Is there any way / binary for a semaphore-like structure? Eg. For running a fixed amount of (background) sub-process as we loop through a directory of files (using word "sub-process" here and not "thread", since using an appended &
in my bash commands to do the "multithreading" (but would be open to any more convenient suggestions)).
My actual use case is trying to use a binary called bcp
on CentOS 7 to write a (variable sized) set of TSV files to a remote MSSQL Server DB and have observed that there seems to be a problem with the program when running too many threads.
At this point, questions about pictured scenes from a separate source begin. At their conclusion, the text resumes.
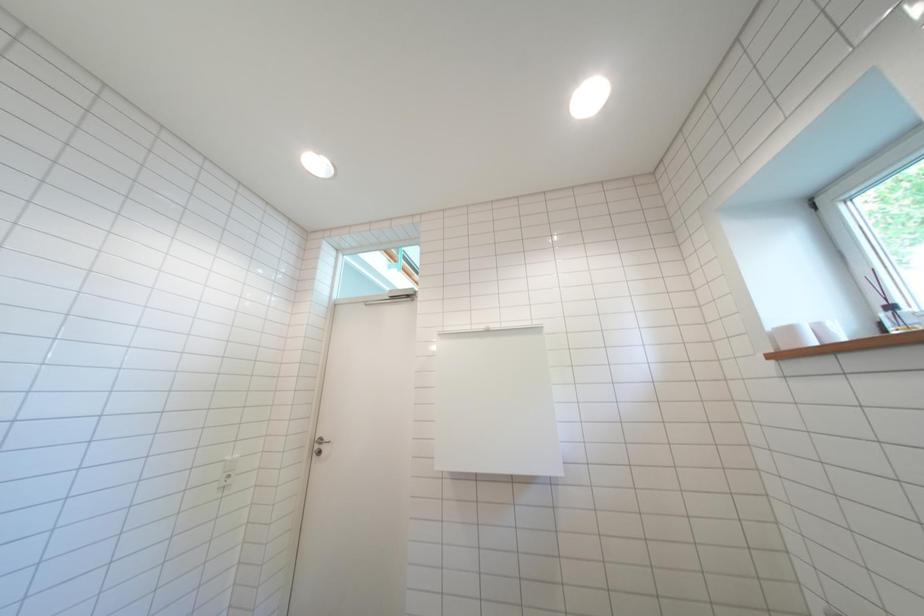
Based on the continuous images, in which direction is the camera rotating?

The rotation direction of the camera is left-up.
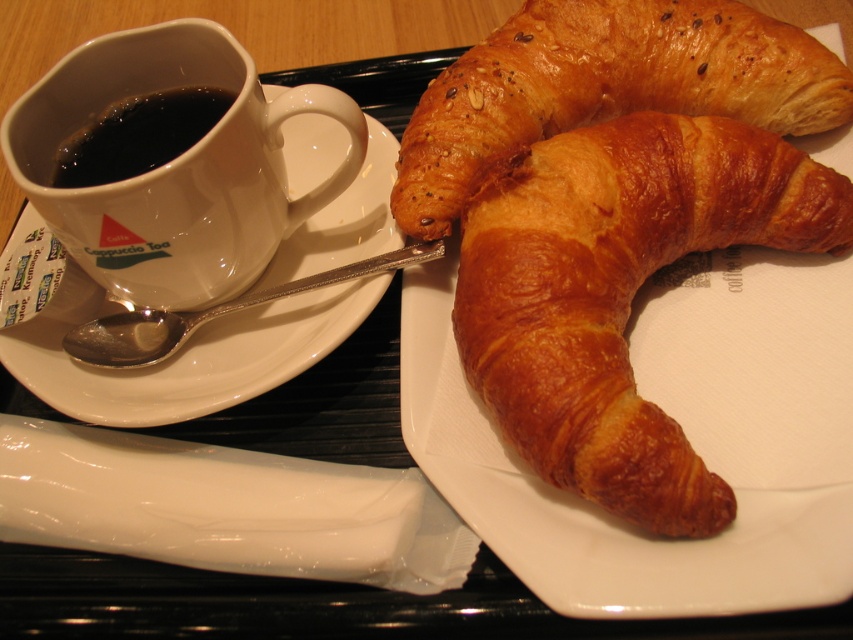
Question: Is golden brown flaky croissant at center positioned behind white ceramic saucer at left?

Choices:
 (A) yes
 (B) no

Answer: (B)

Question: Can you confirm if golden brown flaky croissant at center is positioned to the right of black matte cup at upper left?

Choices:
 (A) no
 (B) yes

Answer: (B)

Question: Which of the following is the closest to the observer?

Choices:
 (A) (300, 138)
 (B) (573, 161)
 (C) (161, 148)
 (D) (813, 45)

Answer: (B)

Question: Which object is positioned closest to the golden brown flaky croissant at upper right?

Choices:
 (A) black matte cup at upper left
 (B) white ceramic saucer at left
 (C) golden brown flaky croissant at center

Answer: (C)

Question: Does golden brown flaky croissant at upper right lie behind white ceramic saucer at left?

Choices:
 (A) yes
 (B) no

Answer: (B)

Question: Which object is positioned closest to the white ceramic saucer at left?

Choices:
 (A) golden brown flaky croissant at center
 (B) golden brown flaky croissant at upper right
 (C) black matte cup at upper left

Answer: (C)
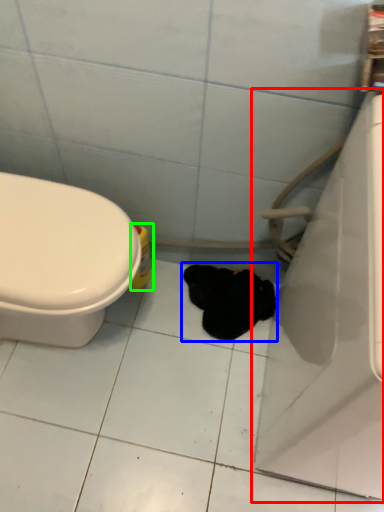
Question: Which is nearer to the bath (highlighted by a red box)? animal (highlighted by a blue box) or cleaning product (highlighted by a green box).

Choices:
 (A) animal
 (B) cleaning product

Answer: (A)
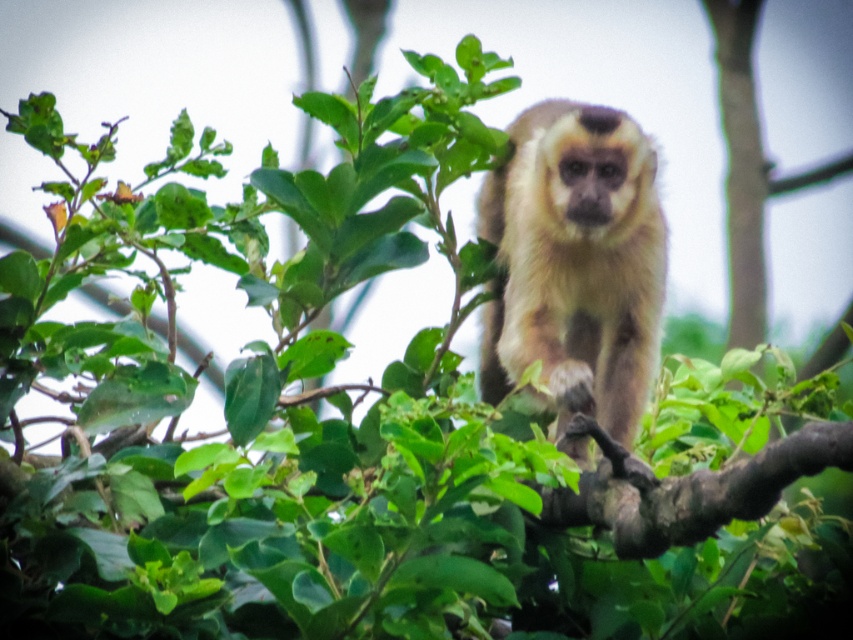
Question: Can you confirm if fuzzy beige monkey at center is positioned to the left of brown rough tree branch at center?

Choices:
 (A) yes
 (B) no

Answer: (A)

Question: Which point is closer to the camera taking this photo?

Choices:
 (A) (671, 518)
 (B) (527, 324)

Answer: (A)

Question: Does fuzzy beige monkey at center have a larger size compared to brown rough tree branch at center?

Choices:
 (A) yes
 (B) no

Answer: (A)

Question: Does fuzzy beige monkey at center appear under brown rough tree branch at center?

Choices:
 (A) yes
 (B) no

Answer: (B)

Question: Which point is closer to the camera taking this photo?

Choices:
 (A) (595, 200)
 (B) (770, 464)

Answer: (B)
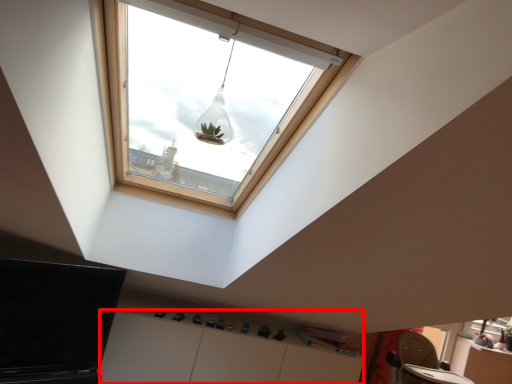
Question: Considering the relative positions of cabinetry (annotated by the red box) and light fixture in the image provided, where is cabinetry (annotated by the red box) located with respect to the staircase?

Choices:
 (A) left
 (B) right

Answer: (A)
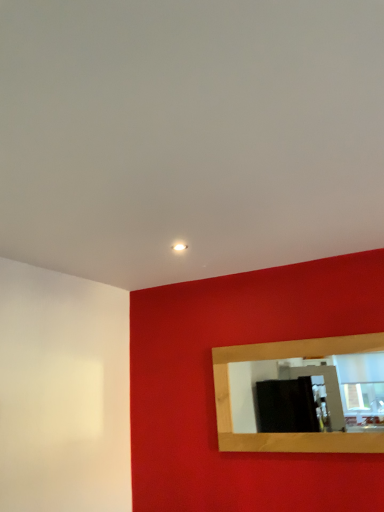
Where is `wooden mirror at lower right`? Image resolution: width=384 pixels, height=512 pixels. wooden mirror at lower right is located at coordinates (315, 387).

What do you see at coordinates (315, 387) in the screenshot? I see `wooden mirror at lower right` at bounding box center [315, 387].

Find the location of `wooden mirror at lower right`. wooden mirror at lower right is located at coordinates (315, 387).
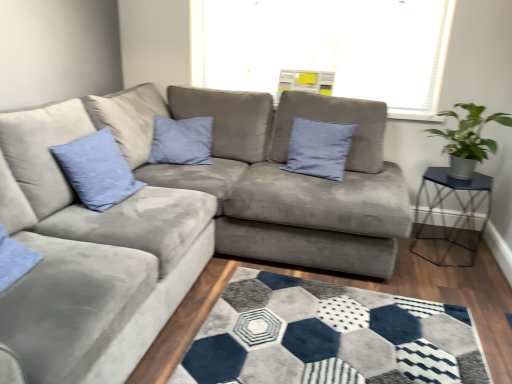
Question: Looking at their shapes, would you say blue fabric pillow at center, the 2th pillow in the front-to-back sequence, is wider or thinner than green leafy plant in metallic pot at right?

Choices:
 (A) thin
 (B) wide

Answer: (A)

Question: In terms of size, does blue fabric pillow at center, the 2th pillow in the front-to-back sequence, appear bigger or smaller than green leafy plant in metallic pot at right?

Choices:
 (A) small
 (B) big

Answer: (A)

Question: Considering the real-world distances, which object is closest to the green leafy plant in metallic pot at right?

Choices:
 (A) metallic blue glass table at right
 (B) suede gray couch at center
 (C) matte blue cushion at upper left, acting as the 2th pillow starting from the right
 (D) blue fabric pillow at center, which is the second pillow from left to right

Answer: (A)

Question: Based on their relative distances, which object is farther from the green leafy plant in metallic pot at right?

Choices:
 (A) suede gray couch at center
 (B) metallic blue glass table at right
 (C) matte blue cushion at upper left, the 1th pillow positioned from the front
 (D) blue fabric pillow at center, the first pillow positioned from the back

Answer: (C)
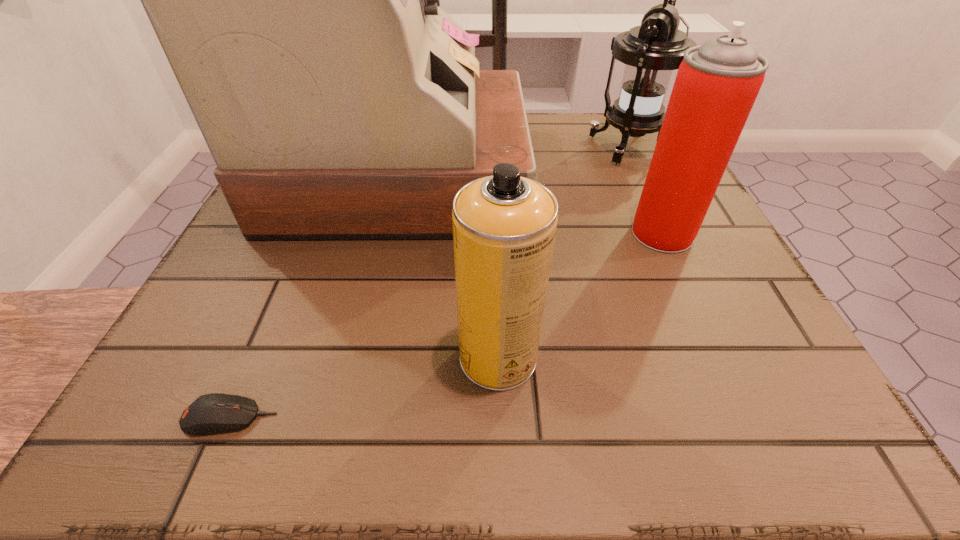
At what (x,y) coordinates should I click in order to perform the action: click on cash register. Please return your answer as a coordinate pair (x, y). Looking at the image, I should click on (297, 0).

Locate an element on the screen. Image resolution: width=960 pixels, height=540 pixels. the right aerosol can is located at coordinates (717, 83).

At what (x,y) coordinates should I click in order to perform the action: click on lantern. Please return your answer as a coordinate pair (x, y). The height and width of the screenshot is (540, 960). Looking at the image, I should click on (651, 51).

Locate an element on the screen. This screenshot has width=960, height=540. the left aerosol can is located at coordinates (504, 226).

At what (x,y) coordinates should I click in order to perform the action: click on the second nearest object. Please return your answer as a coordinate pair (x, y). The width and height of the screenshot is (960, 540). Looking at the image, I should click on (504, 226).

Locate an element on the screen. The width and height of the screenshot is (960, 540). computer mouse is located at coordinates (212, 413).

You are a GUI agent. You are given a task and a screenshot of the screen. Output one action in this format:
    pyautogui.click(x=<x>, y=<y>)
    Task: Click on the shortest object
    
    Given the screenshot: What is the action you would take?
    point(212,413)

At what (x,y) coordinates should I click in order to perform the action: click on vacant area situated 0.130m on the operating side of the cash register. Please return your answer as a coordinate pair (x, y). Looking at the image, I should click on (585, 174).

The width and height of the screenshot is (960, 540). In order to click on free spot located on the left of the farther aerosol can in this screenshot , I will do `click(554, 233)`.

The image size is (960, 540). Find the location of `blank area located 0.200m on the front of the lantern`. blank area located 0.200m on the front of the lantern is located at coordinates (667, 229).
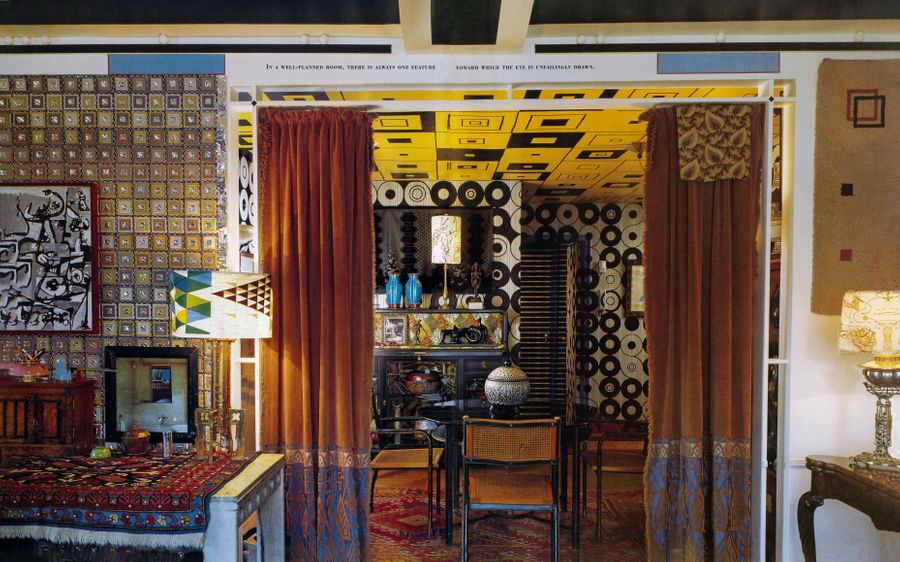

Eg. something like
for filename in $DATAFILES/$TARGET_GLOB; do
if [ ! -f $filename ]; then
echo -e "\nFile $filename not found!\nExiting..."
exit 255
else
echo -e "\nImporting $filename data to $DB/$TABLE"
fi
echo -e "\nStarting BCP export threads for $filename"
/opt/mssql-tools/bin/bcp "$TABLE" in "$filename" \
$TO_SERVER_ODBCDSN \
-U $USER -P $PASSWORD \
-d $DB \
$RECOMMEDED_IMPORT_MODE \
-t "\t" \
-e ${filename}.bcperror.log &
done
# collect all subprocesses at the end
wait
that starts a new sub-process for every file all at once in an unrestricted way, appears to crash each sub-process. Would like to see if adding a semaphore-like structure into the loop to lock the number of sub-process that will be spun up would help. Eg. something like (using some non-bash-like pseudo-code here)
sem = Semaphore(locks=5)
for filename in $DATAFILES/$TARGET_GLOB; do
if [ ! -f $filename ]; then
echo -e "\nFile $filename not found!\nExiting..."
exit 255
else
echo -e "\nImporting $filename data to $DB/$TABLE"
fi
sem.lock()
<same code from original loop>
sem.unlock()
done
# collect all subprocesses at the end
wait
If anything like this is possible or if this is a common problem with an existing best practice solution (I'm pretty new to bash programming), advice would be appreciated.